There are various libraries to do this, but initially when prototyping I simply wanted to get things done fast, and since I knew the anatomy of a JPEG file was conveniently delineated by a series of markers, (i.e. {0xFF, 0xXX}
tuples with a corresponding length field), I thought it would be easy enough to just iterate over the sections of a JPEG file by starting from the first marker, and iterating from marker to marker until I hit the End-Of-Image marker.
This was easy to implement by simply reading in the JPEG data into an std::vector<unsigned char>
, and then just iterating over it, finding marker sections. I eventually abstracted this logic into a "marker-iterator" class that made it even easier to work with.

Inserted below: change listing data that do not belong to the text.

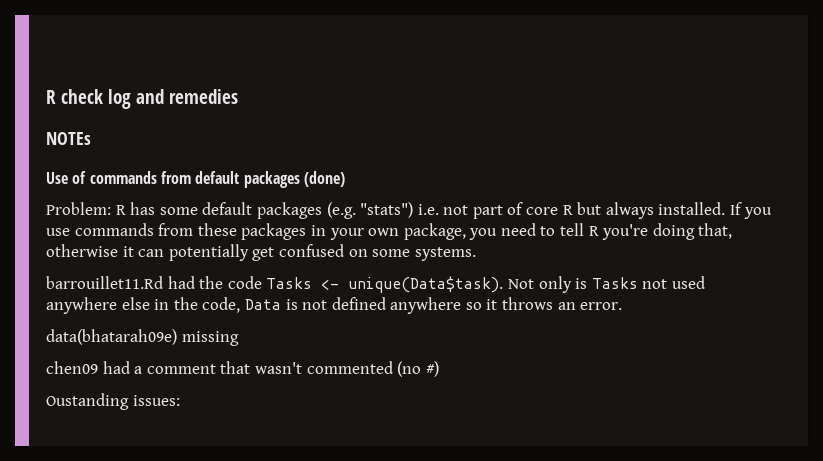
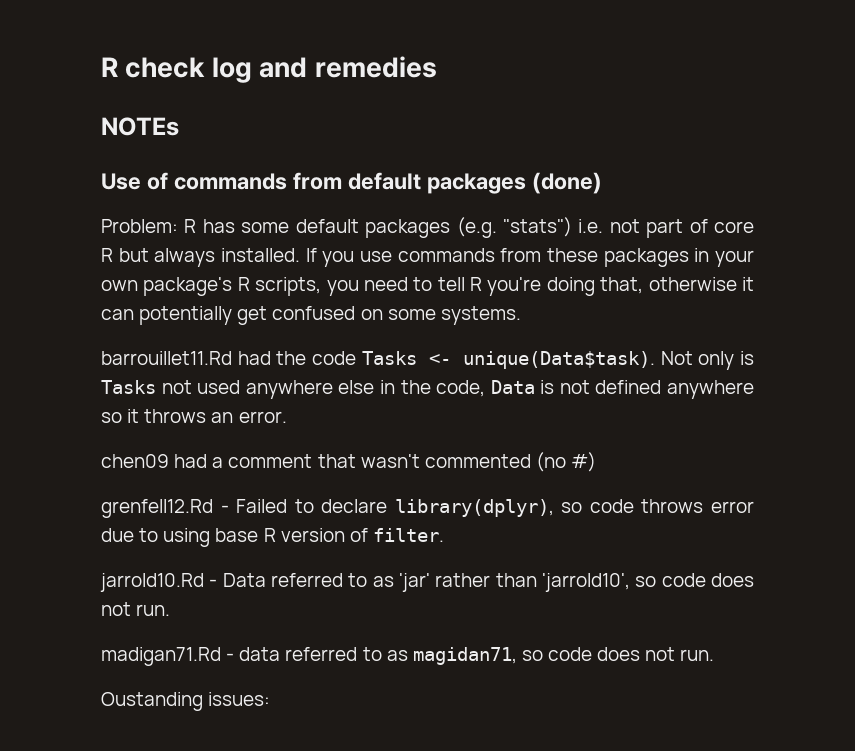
[403,223,466,240] package, -> [143,277,322,296] package's R scripts,
[46,329,239,346] // data(bhatarah09e) missing -> (287, 417) none
(439, 369) none -> [101,499,754,518] [101,528,444,547] [100,573,755,592] [101,602,171,616] [101,647,715,666] // grenfell12.Rd - Failed to declare library(dplyr), so code throws error due to using base R version of filter. // jarrold10.Rd - Data referred to as 'jar' rather than 'jarrold10', so code does not run. // madigan71.Rd - data referred to as magidan71, so code does not run.

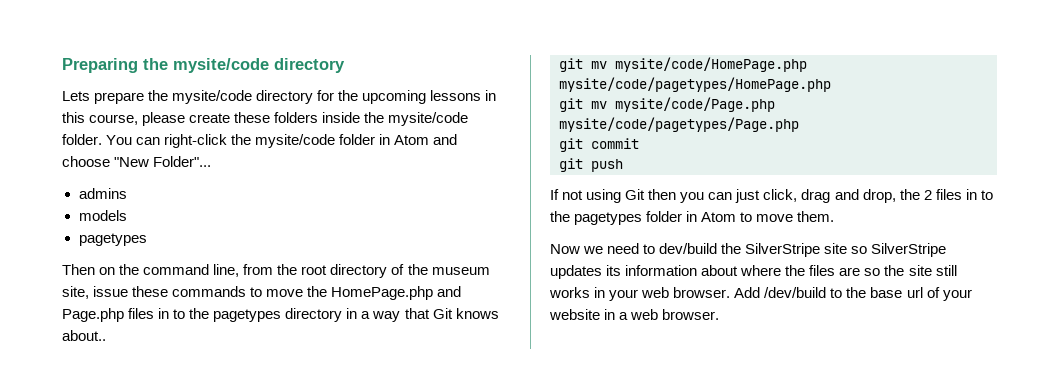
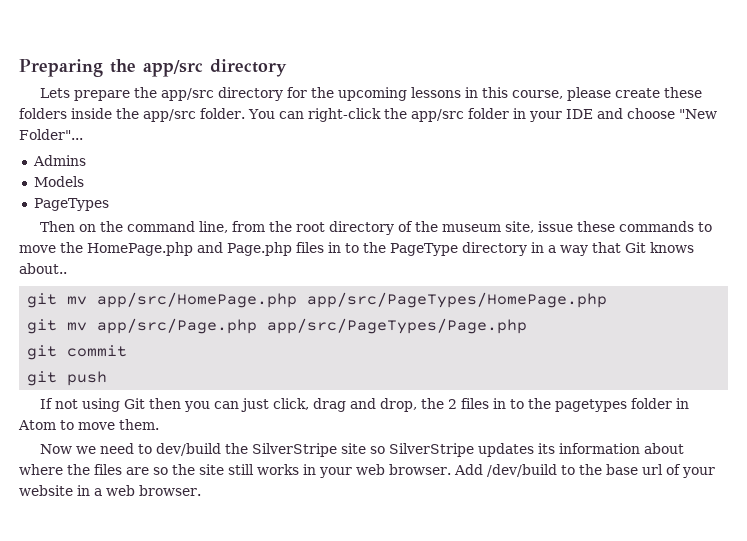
[173,58,269,73] mysite/code -> [143,60,203,77] app/src
[172,90,253,104] mysite/code -> [161,88,215,101] app/src
[388,112,469,126] mysite/code -> [143,109,196,122] app/src
[255,134,430,148] mysite/code folder in Atom -> [410,108,593,122] app/src folder in your IDE
[78,188,127,199] [78,210,127,221] [78,233,147,246] admins // models // pagetypes -> [32,155,86,166] [33,176,84,187] [33,198,109,211] Admins // Models // PageTypes
[213,309,282,322] pagetypes -> [390,243,458,256] PageType
[615,57,807,72] [559,77,831,92] [559,97,775,112] [559,117,799,132] mysite/code/HomePage.php mysite/code/pagetypes/HomePage.php // git mv mysite/code/Page.php mysite/code/pagetypes/Page.php -> [97,292,608,308] [27,318,528,334] app/src/HomePage.php app/src/PageTypes/HomePage.php // git mv app/src/Page.php app/src/PageTypes/Page.php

Generally this works great. In fact, usually the meta-data I'm interested in appears in the first marker after the SOI marker (i.e. the APP0 marker, beginning with { 0xF0, 0xE0 }
). So, for the most part I don't even NEED to actually write logic to iterate over the whole JPEG file - I can just check the header which always contains the APP0 marker.
Except then I discovered my assumption was wrong. Apparently, the 0xF0
, 0xE0
marker doesn't ALWAYS have to be the first segment.
Okay, no problem - iterating over all the markers is easy enough anyway. Except, then I ran into another problem. For the most part, finding the next marker is as easy as adding a length field to the current index position into the JPEG data buffer. But apparently some length fields don't actually indicate the entire length of a particular segment. For example, the "Start-Of-Scan" segment in a JPEG file is followed by "entropy-coded data". The size of the "entropy-coded data" is not included in the length field.
So ... if you hit a "Start-Of-Scan" marker while iterating over a JPEG file, how do you know where the next marker begins? Do you simply have to do a linear search, byte-by-byte, to find the next 0xFF
character?
Actually, that wouldn't work either, because the entropy-coded data itself may contain 0xFF
characters. However, apparently it is required by the JPEG standard that any 0xFF
byte that appears in the entropy-coded data must be followed by a 0x00
byte to differentiate it from an actual marker.
Okay, so that still doesn't give me any way to find the next marker after the "Start-Of-Scan" section without doing a brute force linear search. Is that the only possible way to do it (without complex parsing logic that is specific for the "Start-Of-Scan" section?)
So ... if you hit a "Start-Of-Scan" marker while iterating over a JPEG file, how do you know where the next marker begins? Do you simply have to do a linear search, byte-by-byte, to find the next 0xFF character?
In a scan you can have FF00 or a restart marker. Any other FFxx sequence should be the start of the next block.
Also, a JPEG image does not have to have an APP0 marker.